適正な自動車検査員が適正な検査をしていない自動車が市場に出回ってしまったという、民間の車両検査の不正スキャンダル。これは行政法的に関心の対象となりますし、スキャンダルを発生させない法的仕組みが必要と思われます。
これまで私は検査を担当する民間の指定機関・認証機関と損害賠償の関係について追究し、指定機関が検査、検定、試験を行う際の加害行為にかかる国家賠償請求の可能性をテーマとして論文を発表してきました。賠償リスクを避けるため、指定機関などの民間企業はリスク回避のための事前措置を講じます。賠償問題の適正な解決や処理は、企業の法令遵守を促す機能を持っているのです。

自ら考えて対応する力をつける。

ゼミでは生活に身近な、幅広いテーマを取り上げています。例えば、「通園させている保育所を廃止された保護者は裁判所に救済を求めることができるか」、「ウサギは環境訴訟の原告となり得るか」など。

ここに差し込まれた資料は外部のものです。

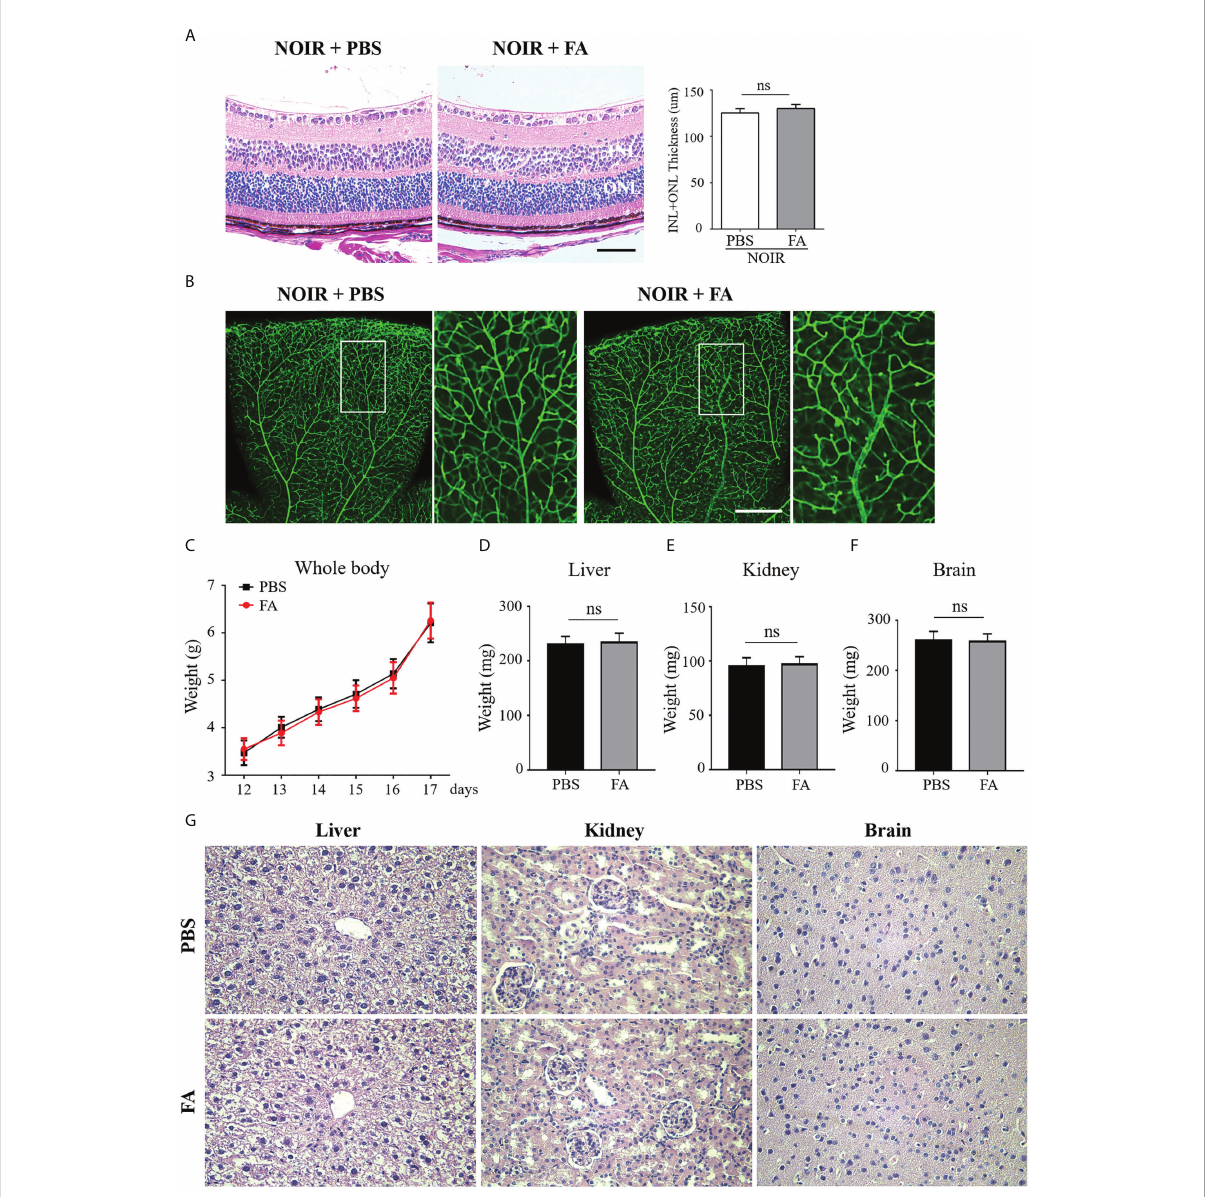
FIGURE 7 FA treatment had no visible retinal or systemic side-effects. FA (50 mg/kg) or vehicle (phosphate buffered saline, PBS) was administered intragastrically twice daily from P12 to P17. (A) H&E staining showing retinal structure and thickness in the FA- and PBS-treated mice. Both groups had well-organized retinal structure. No signi fi cant difference in total thickness of INL (inner nuclear layer) and ONL (outer nuclear layer) between the two groups was observed. n=6 mice. Scale bars: 50 m m. (B) Assessment of retinal vessels using Isolectin B4 staining on retinal fl atmounts. No signi fi cant changes in vascular morphology with FA treatment were observed. Scale bar: 500 m m. (C) The body weight of OIR mice was measured daily from P12 to P17. No signi fi cant difference between FA- and PBS-treated groups was found. n=10 mice. (D – F) On P17, the weight of vital organs including liver, kidney, and brain, had no signi fi cant differences between the two groups. n=10 mice. (G) H&E staining of liver, kidney, and brain tissues in the treatment and control groups. No obvious damage of these organs was noticed in the FA-treated mice. n=6 mice. ns, no signi fi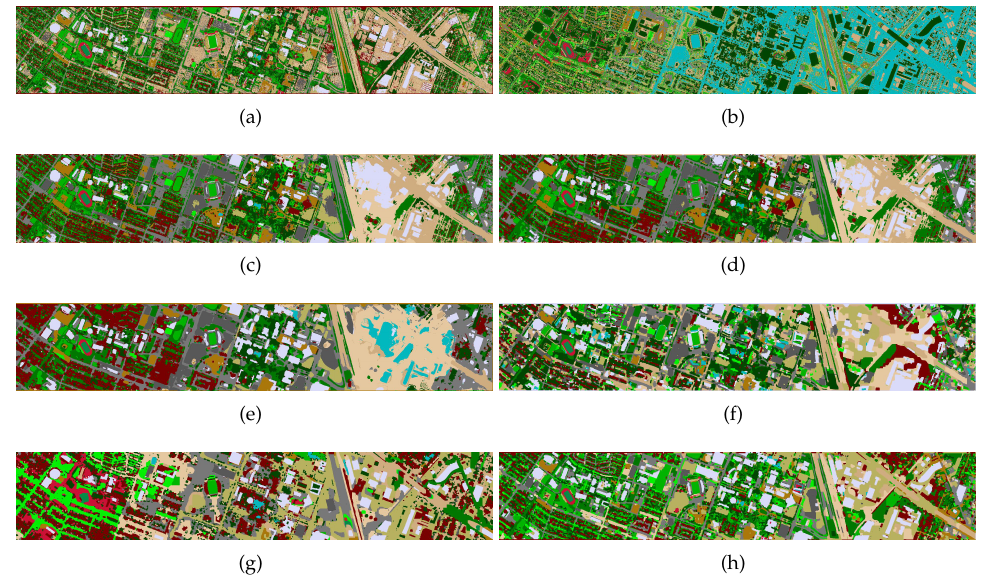
Figure 7. Visual maps obtained by different approaches on Houston 2013 dataset. ( a ) MLR on HSI. ( b ) MLR on LiDAR. ( c ) OTVCA. ( d ) SSLRA. ( e ) SubFus. ( f ) Our method on HSI. ( g ) Our method on LiDAR. ( h ) Our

学生は、こうした課題について、事前に私が用意した資料のほか本人が必要と感じれば自身で調査資料を加えて、事実の概要、判旨、解説、まとめと私見、という形で報告をします。10分間でパワーポイントなどを利用して発表した後、ゼミのメンバーからの質問にも答えます。
発表内容が乏しいと感じた場合は率直に報告者に伝えますが、否定することはしません。すでに自身で、内容が良くなかったことは認識できているはずですから。ゼミを通して、論理的に考える力を身につけると同時に、個人で発表し、自身で対応する力も身につけてもらいたいと考えています。

将来、差がつく学びを。

法学部には公務員を目指す学生も多く、また公務員試験の中の行政法問題は法学についての理解にもつながることから、授業時間の一部を公務員試験の過去問解説にあて、学生たちの知識の底上げを図っています。実践的な知識の吸収時間ともなりますし、何らかの法律試験で役立ってくれればと考えます。
2回生のゼミということもあり、学生の進歩成長はゆっくりです。しかし、聞きなれない行政法のキーワードや考え方を注視し、よくノートをとってくれています。卒業時にはこれらの概念や思考を活用できるようになっているでしょう。こうしたキーワードは、行政や政治を読み解くものでもあります。在学時に学び理解しておくことが、社会に出てから大きな差となるでしょう。